All that is needed is each line of the entries holding the word "features", copied as it stands.

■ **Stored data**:
*** Block opens ***

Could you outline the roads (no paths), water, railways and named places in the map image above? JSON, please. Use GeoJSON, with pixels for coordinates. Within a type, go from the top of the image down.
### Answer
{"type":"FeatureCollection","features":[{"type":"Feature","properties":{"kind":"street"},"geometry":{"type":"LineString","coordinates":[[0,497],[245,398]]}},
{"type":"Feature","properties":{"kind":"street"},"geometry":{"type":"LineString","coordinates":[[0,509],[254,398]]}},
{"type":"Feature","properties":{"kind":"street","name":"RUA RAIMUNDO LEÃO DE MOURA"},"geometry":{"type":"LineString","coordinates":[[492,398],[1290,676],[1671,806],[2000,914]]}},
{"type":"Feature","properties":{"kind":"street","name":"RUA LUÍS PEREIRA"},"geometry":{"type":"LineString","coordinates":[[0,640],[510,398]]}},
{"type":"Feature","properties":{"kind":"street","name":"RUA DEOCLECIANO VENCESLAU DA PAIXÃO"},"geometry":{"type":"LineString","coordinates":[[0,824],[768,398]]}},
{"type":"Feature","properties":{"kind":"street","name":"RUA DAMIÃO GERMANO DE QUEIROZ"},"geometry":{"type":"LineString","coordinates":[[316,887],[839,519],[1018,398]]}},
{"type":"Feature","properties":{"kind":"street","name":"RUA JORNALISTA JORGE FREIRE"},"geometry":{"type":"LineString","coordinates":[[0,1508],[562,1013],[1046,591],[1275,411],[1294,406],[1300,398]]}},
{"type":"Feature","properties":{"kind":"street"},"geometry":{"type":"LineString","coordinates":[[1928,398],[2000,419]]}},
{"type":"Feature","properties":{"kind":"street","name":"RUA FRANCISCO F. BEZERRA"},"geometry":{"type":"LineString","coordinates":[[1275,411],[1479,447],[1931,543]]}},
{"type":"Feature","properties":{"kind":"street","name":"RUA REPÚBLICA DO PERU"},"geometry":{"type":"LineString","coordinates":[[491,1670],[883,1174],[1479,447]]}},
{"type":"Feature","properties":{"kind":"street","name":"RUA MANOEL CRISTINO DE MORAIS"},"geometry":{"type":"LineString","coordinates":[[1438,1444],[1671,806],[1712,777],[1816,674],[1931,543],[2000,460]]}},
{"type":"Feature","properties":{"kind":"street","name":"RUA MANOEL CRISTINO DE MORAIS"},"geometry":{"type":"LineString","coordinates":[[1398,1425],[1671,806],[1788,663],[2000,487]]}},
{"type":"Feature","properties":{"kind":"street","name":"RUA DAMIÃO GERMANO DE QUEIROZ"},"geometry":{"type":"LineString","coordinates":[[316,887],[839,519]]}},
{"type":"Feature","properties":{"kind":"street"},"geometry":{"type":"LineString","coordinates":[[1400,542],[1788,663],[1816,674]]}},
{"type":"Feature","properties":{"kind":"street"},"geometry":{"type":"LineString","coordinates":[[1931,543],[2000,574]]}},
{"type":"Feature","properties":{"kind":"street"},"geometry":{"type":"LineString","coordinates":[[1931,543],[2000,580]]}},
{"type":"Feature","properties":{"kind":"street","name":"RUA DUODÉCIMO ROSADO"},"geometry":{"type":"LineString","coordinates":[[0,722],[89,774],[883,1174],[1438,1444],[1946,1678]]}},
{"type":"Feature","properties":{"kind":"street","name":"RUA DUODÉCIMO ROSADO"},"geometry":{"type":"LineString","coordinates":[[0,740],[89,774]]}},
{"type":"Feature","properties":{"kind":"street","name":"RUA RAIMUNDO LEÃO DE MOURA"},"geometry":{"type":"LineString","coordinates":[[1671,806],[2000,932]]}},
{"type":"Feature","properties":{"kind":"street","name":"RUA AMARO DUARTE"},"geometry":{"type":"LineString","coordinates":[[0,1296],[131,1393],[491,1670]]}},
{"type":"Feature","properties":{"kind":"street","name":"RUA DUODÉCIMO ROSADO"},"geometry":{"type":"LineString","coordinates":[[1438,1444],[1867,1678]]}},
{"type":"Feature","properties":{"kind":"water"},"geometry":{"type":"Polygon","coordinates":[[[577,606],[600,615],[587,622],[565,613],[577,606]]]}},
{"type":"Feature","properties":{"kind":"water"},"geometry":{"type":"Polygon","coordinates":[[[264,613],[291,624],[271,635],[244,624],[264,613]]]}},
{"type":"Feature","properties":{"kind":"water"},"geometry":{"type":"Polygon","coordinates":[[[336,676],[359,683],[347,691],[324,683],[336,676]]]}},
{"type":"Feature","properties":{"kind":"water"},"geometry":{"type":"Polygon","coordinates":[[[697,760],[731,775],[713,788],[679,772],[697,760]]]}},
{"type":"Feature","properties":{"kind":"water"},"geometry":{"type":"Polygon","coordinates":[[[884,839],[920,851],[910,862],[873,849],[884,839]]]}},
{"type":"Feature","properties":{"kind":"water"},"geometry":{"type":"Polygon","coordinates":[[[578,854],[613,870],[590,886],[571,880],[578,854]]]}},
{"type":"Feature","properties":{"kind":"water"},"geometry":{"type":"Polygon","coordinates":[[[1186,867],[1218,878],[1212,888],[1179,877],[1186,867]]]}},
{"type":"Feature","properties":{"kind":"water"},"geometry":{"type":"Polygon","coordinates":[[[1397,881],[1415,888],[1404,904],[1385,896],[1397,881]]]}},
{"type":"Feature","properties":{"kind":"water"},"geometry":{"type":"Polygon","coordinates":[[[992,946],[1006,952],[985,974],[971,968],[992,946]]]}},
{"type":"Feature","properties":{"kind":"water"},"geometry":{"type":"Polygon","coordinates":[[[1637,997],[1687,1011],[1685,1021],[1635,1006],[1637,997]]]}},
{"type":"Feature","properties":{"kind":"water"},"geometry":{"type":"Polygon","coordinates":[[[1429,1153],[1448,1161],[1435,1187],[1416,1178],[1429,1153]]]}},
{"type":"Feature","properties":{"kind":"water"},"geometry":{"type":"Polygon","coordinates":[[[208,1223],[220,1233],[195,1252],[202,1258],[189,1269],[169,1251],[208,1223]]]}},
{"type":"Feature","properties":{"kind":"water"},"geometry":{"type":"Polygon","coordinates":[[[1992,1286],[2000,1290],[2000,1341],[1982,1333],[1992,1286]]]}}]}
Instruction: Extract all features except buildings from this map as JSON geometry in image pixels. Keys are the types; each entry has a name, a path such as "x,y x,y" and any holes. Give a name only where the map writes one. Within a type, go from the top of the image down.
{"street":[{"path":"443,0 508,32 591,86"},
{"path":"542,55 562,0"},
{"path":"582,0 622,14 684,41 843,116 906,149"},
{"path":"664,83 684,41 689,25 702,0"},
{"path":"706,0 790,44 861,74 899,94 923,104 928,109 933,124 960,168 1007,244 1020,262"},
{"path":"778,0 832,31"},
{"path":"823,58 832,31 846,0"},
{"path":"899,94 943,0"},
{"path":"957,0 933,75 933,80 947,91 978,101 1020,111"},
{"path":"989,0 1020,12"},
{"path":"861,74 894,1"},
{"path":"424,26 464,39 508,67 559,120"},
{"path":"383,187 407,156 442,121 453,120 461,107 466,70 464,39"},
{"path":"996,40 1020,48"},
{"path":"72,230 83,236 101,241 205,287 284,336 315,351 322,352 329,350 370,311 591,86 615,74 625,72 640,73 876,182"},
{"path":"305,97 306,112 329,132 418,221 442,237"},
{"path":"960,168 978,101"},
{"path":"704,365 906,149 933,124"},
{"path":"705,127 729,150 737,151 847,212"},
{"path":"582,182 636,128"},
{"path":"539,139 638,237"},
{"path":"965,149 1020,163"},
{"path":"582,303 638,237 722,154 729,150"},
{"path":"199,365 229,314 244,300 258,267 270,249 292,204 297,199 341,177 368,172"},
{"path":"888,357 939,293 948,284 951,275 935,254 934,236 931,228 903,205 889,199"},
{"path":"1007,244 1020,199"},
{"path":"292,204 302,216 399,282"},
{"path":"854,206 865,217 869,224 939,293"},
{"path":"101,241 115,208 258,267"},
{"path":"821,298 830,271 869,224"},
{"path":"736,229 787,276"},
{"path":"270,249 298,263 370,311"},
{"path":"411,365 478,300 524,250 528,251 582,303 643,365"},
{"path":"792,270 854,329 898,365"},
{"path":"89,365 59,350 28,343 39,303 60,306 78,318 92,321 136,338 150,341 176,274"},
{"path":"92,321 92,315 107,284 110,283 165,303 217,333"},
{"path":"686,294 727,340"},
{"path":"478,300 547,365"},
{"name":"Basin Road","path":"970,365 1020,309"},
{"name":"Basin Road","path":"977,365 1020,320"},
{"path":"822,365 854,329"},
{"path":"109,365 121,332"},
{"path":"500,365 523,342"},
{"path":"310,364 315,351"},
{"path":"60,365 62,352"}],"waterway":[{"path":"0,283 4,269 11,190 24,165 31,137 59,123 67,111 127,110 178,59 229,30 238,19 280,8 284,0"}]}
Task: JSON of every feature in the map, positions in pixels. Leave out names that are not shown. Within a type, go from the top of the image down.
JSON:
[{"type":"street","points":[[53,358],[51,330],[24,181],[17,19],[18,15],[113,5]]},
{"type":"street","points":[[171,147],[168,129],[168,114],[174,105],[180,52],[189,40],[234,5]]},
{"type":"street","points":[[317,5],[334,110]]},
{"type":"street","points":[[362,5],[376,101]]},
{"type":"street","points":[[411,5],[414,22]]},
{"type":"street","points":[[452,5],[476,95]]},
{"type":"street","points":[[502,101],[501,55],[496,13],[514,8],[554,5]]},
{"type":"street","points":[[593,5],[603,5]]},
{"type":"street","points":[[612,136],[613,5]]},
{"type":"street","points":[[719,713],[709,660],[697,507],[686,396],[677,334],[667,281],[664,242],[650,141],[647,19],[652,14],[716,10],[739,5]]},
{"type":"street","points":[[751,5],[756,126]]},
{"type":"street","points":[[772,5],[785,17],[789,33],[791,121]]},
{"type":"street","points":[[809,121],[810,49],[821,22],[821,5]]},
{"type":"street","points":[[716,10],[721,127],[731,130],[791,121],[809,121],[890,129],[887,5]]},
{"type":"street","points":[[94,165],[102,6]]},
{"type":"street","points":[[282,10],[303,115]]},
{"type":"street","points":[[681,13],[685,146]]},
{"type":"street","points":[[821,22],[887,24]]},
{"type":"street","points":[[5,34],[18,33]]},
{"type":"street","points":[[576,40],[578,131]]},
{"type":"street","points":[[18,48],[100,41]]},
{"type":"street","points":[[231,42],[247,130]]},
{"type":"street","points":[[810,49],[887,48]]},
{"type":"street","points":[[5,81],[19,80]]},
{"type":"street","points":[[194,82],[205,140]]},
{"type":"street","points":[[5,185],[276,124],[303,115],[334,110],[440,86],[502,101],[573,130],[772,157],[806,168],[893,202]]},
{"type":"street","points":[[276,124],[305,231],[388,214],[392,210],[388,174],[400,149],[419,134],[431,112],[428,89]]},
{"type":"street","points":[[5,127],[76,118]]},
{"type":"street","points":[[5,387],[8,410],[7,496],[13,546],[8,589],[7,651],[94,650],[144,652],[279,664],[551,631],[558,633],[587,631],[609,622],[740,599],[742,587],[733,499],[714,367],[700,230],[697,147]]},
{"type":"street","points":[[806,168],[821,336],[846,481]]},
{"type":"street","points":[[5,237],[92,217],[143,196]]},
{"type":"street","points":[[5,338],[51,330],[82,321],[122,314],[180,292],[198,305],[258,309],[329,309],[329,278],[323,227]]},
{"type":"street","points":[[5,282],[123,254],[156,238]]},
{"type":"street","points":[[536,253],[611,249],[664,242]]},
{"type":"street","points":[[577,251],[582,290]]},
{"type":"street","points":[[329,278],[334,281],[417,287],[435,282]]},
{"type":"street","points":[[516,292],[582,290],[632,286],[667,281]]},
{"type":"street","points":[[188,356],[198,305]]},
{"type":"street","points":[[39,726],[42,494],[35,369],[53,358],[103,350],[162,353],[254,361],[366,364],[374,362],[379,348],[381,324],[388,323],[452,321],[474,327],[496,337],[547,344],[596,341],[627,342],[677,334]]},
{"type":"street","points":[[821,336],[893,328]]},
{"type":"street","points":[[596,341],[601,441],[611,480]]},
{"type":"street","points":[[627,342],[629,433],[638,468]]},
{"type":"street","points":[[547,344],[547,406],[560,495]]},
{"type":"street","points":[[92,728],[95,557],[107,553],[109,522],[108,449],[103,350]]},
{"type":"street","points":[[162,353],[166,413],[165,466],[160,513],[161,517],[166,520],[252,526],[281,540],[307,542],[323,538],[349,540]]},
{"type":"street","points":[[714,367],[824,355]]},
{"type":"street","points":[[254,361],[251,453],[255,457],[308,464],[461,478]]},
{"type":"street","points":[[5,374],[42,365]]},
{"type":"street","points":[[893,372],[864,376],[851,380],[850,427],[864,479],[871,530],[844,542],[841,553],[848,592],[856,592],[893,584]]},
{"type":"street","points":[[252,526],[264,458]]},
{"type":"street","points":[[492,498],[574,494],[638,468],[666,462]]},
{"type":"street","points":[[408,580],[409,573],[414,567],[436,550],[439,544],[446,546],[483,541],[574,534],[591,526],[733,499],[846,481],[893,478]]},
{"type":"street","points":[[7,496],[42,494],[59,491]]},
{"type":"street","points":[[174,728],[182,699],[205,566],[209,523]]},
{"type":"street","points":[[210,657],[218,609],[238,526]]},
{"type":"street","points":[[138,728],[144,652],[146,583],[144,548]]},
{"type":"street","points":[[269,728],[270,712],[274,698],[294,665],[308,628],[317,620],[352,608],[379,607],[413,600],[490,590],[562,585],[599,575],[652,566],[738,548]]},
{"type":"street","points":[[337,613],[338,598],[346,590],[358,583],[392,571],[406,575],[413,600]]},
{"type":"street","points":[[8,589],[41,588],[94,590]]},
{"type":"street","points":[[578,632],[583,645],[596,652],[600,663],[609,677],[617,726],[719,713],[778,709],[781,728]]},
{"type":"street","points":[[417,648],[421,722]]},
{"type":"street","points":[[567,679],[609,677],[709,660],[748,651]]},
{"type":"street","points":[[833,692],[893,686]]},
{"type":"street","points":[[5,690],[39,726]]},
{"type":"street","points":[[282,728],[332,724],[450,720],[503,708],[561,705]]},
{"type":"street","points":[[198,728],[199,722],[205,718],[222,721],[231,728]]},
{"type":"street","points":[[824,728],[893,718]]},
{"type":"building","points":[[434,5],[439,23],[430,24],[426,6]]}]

*** Block closes ***

■ **Problem solution**:
{"type":"FeatureCollection","features":[{"type":"Feature","properties":{"kind":"street"},"geometry":{"type":"LineString","coordinates":[[0,497],[245,398]]}},
Instruction: Extract all features except buildings from this map as JSON geometry in image pixels. Keys are the types; each entry has a name, a path such as "x,y x,y" and any holes. Give a name only where the map writes one. Within a type, go from the top of the image down.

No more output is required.